Before-and-after page screenshots:
□ □ □ □ □
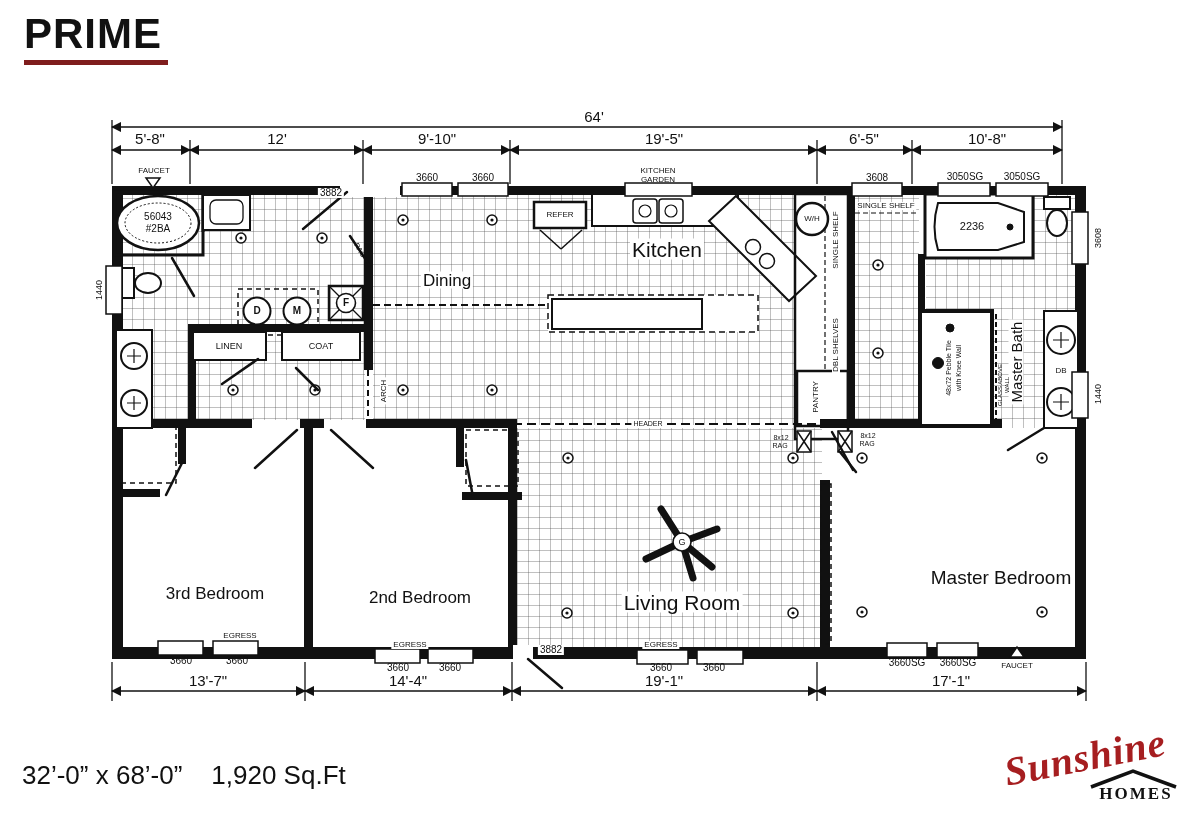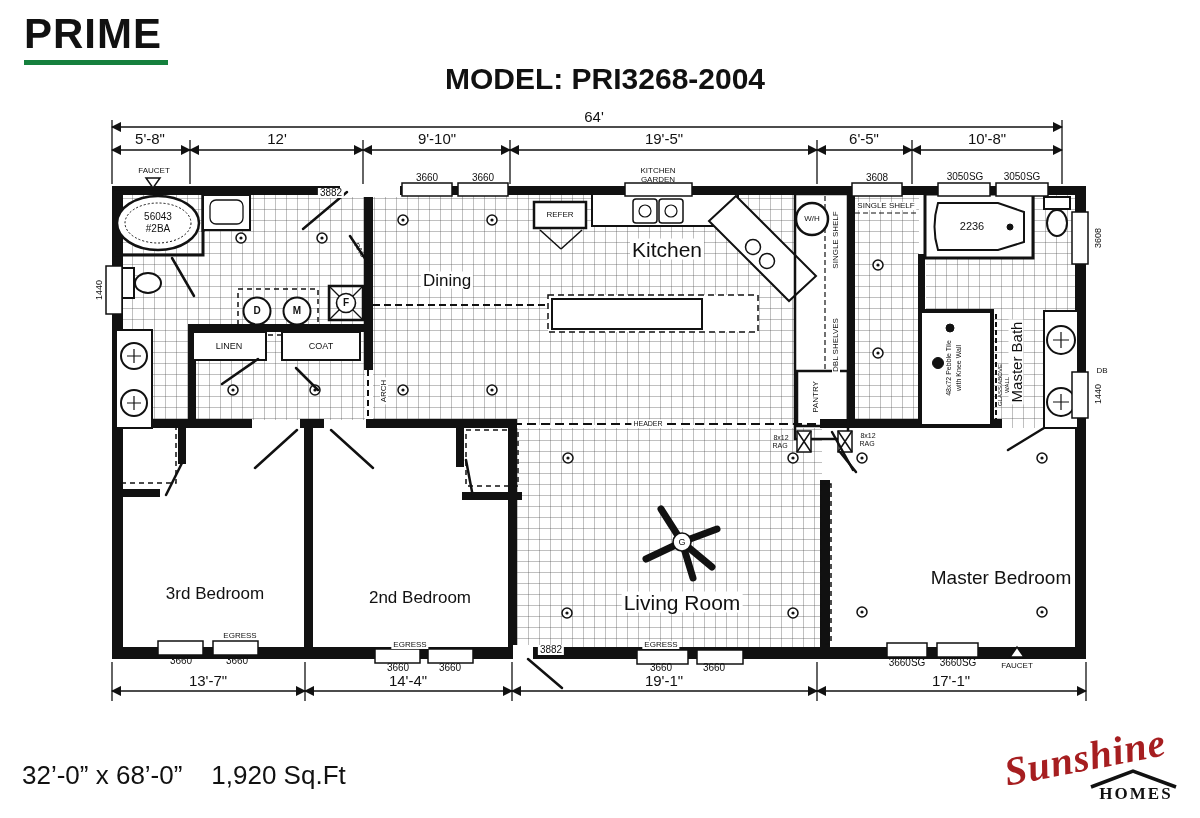--- a/index.html
+++ b/index.html
@@ -8,21 +8,21 @@
   svg{position:absolute;left:0;top:0;}
   .lbl{position:absolute;transform:translate(-50%,-50%);font-family:"Liberation Sans",sans-serif;
        color:#111;white-space:nowrap;line-height:1;text-align:center;}
   .v{transform:translate(-50%,-50%) rotate(-90deg);}
   .bg{background:#fff;padding:0 2px;}
   .f6{font-size:6px;}.f7{font-size:7px;}.f8{font-size:8px;}.f9{font-size:9px;}
   .f10{font-size:10px;}.f11{font-size:11px;}.f15{font-size:15px;}
   .f17{font-size:17px;}.f19{font-size:19px;margin-left:39px;}.f21{font-size:21px;}
   .bold{font-weight:bold;}
   #brand{position:absolute;left:24px;top:10px;font-size:42px;font-weight:bold;
-         border-bottom:5px solid #15803d;padding:0 6px 2px 0;letter-spacing:1px;}
+         border-bottom:5px solid #7f1d1d;padding:0 6px 2px 0;letter-spacing:1px;}
   #model{position:absolute;left:605px;top:62px;transform:translateX(-50%);
          font-size:30px;font-weight:bold;}
   #size-line{position:absolute;left:22px;top:726px;font-size:26px;margin-top:34px;}
   #beds-line{position:absolute;left:22px;top:776px;font-size:26px;}
   #logo-script{position:absolute;left:1085px;top:757px;transform:translate(-50%,-50%) rotate(-11deg);
          font-family:"Liberation Serif",serif;font-style:italic;font-weight:bold;
          font-size:40px;color:#a61e20;letter-spacing:1px;}
   #logo-homes{position:absolute;left:1136px;top:794px;transform:translate(-50%,-50%);
          font-family:"Liberation Serif",serif;font-weight:bold;font-size:17px;letter-spacing:2px;}
 </style>
@@ -277,21 +277,20 @@
         <line x1="305" y1="662" x2="305" y2="701"></line>
     <line x1="512" y1="662" x2="512" y2="701"></line>
         <line x1="817" y1="662" x2="817" y2="701"></line>
     <line x1="1086" y1="662" x2="1086" y2="701"></line>
   </g>
 
   <path d="M1091,787 L1133,771 L1176,787" fill="none" stroke="#111" stroke-width="3.5"></path>
 </svg>
 
 <div id="brand">PRIME</div>
-<div id="model">MODEL: PRI3268-2004</div>
 
 <div class="lbl f15" style="left:594px;top:116px;">64'</div>
 <div class="lbl f15" style="left:150px;top:138px;">5'-8"</div>
 <div class="lbl f15" style="left:277px;top:138px;">12'</div>
 <div class="lbl f15" style="left:437px;top:138px;">9'-10"</div>
 <div class="lbl f15" style="left:664px;top:138px;">19'-5"</div>
 <div class="lbl f15" style="left:864px;top:138px;">6'-5"</div>
 <div class="lbl f15" style="left:987px;top:138px;">10'-8"</div>
 
 <div class="lbl f15" style="left:208px;top:680px;">13'-7"</div>
@@ -336,21 +335,21 @@
 <div class="lbl f10" style="left:158px;top:217px;">56043</div>
 <div class="lbl f10" style="left:158px;top:229px;">#2BA</div>
 <div class="lbl f11" style="left:972px;top:226px;">2236</div>
 <div class="lbl f8" style="left:560px;top:215px;">REFER</div>
 <div class="lbl f8" style="left:812px;top:219px;">W/H</div>
 <div class="lbl f10 bold" style="left:257px;top:311px;">D</div>
 <div class="lbl f10 bold" style="left:297px;top:311px;">M</div>
 <div class="lbl f10 bold" style="left:346px;top:303px;">F</div>
 <div class="lbl f9 bold" style="left:346px;top:327px;">x</div>
 <div class="lbl f9" style="left:682px;top:542px;">G</div>
-<div class="lbl f8 bg" style="left:1061px;top:371px;margin-left:41px;">DB</div>
+<div class="lbl f8 bg" style="left:1061px;top:371px;">DB</div>
 
 <div class="lbl f9" style="left:229px;top:346px;">LINEN</div>
 <div class="lbl f9" style="left:321px;top:346px;">COAT</div>
 <div class="lbl f8 v bg" style="left:816px;top:397px;">PANTRY</div>
 <div class="lbl f8 v bg" style="left:836px;top:240px;">SINGLE SHELF</div>
 <div class="lbl f8 v bg" style="left:836px;top:345px;">DBL SHELVES</div>
 <div class="lbl f8 bg" style="left:886px;top:206px;">SINGLE SHELF</div>
 <div class="lbl f8 v bg" style="left:384px;top:391px;">ARCH</div>
 <div class="lbl f7 bg" style="left:648px;top:423px;">HEADER</div>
□ □ □ □ □
▸ **Work to complete**:
Read the entries above and find each line holding the word "padding". Copy it out.

▸ **Written solution**:
   .bg{background:#fff;padding:0 2px;}
-         border-bottom:5px solid #15803d;padding:0 6px 2px 0;letter-spacing:1px;}
+         border-bottom:5px solid #7f1d1d;padding:0 6px 2px 0;letter-spacing:1px;}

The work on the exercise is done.